In the piece on cookbooks below, what was the first cookbook Sheila bought for herself?
───── Text block
As for cookbooks in general - they are the reason I decided to write the Cookbook Nook Mysteries. When I stepped into a culinary bookstore and drank in the wondrous array of cookbooks at my fingertips, I fell in lust. That's the moment I knew I had to immerse myself in that world for one of my mysteries.


SHEILA:  My mother was a good plain cook--meat, starch and veg, plus dessert--so I grew up knowing the basics, like how to boil water. But my mother's idea of creative cooking was to add Vermouth to whatever meat dish she was making. Her cookbook collection was kind of pitiful: it might have filled one bookshelf. I still have the copy of The Joy of Cooking that she must have gotten when she married.

That was fine, because when I was a child, I was not a courageous eater. I had to separate each of the components of my dinner and consume each of them one at a time. I hated onions and mushrooms, and I never knew what garlic was (although I was fond of artichokes and asparagus, mostly because they were fun to eat). My grandmother, who lived in Manhattan, sometimes took me and my younger sister to lunch in what must have been some nice restaurants, but I have no memories of what I ate there.

It wasn't until I discovered Julia Child and Mastering the Art of French Cooking (whose co-author Simone Beck is often forgotten) that I realized what "real" cooking could be like. It was the first cookbook I bought, as a gift to myself when I graduated from college and moved into a small apartment with a kitchen that could fit in a closet. I still say, if you have only one cookbook, get this one. The recipes may have French names, but they work. Julia had a sense of humor and would insert comments like, "this may look curdled, but don't worry--it will smooth out later." Her ingredient proportions were generous, she used herbs liberally, and when she said a dish would serve four or six people, she was right--and they were for normal people with healthy appetites.

I still have that copy, and you can tell which are my favorite recipes by how greasy the pages are. When I married, my husband adopted some of the recipes as well, and still makes them. I even bought two copies (on sale) so I'd have back-up if the first one disintegrated into shreds. I don't know if I would have fallen in love with both cooking and eating if I hadn't found Julia Child.

BTW, we named our daughter Julia. Okay, maybe not solely for The French Chef, but that first Julia was in the back of my mind. And now my daughter makes croissants for a chain of coffee shops, and is learning to bake bread in large quantities. So maybe it rubbed off.


MARY JANE MAFFINI/VICTORIA ABBOTTt  When I got married, I was able to make tuna fish sandwiches (white bread only, no crusts) and I could fry chicken, with some singeing.  My mother-in-law was a wonderful cook and so was my mother so the time had come to pull up my socks. Things did not go well with the sock pulling.


I quickly came to hate cooking but I did like to laugh and was good at that.  Eventually I turned to Peg Bracken's popular (at the time) I Hate to Cook Book, a small and hilarious volume published in 1960.  There were enough 'keepers' in those pages to save me from daily mortification. Bracken was like having a friend in the kitchen: she didn't mind a trick or two and she was always ready for a joke.   The I Hate to Cook Book is still going strong and was reissued for its 50th Anniversary: it even has a Facebook Page!
──────────
───── Data section
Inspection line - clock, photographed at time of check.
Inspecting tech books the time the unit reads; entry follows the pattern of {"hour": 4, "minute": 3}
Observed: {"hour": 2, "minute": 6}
──────────
• **Answer to this problem**
Mastering the Art of French Cooking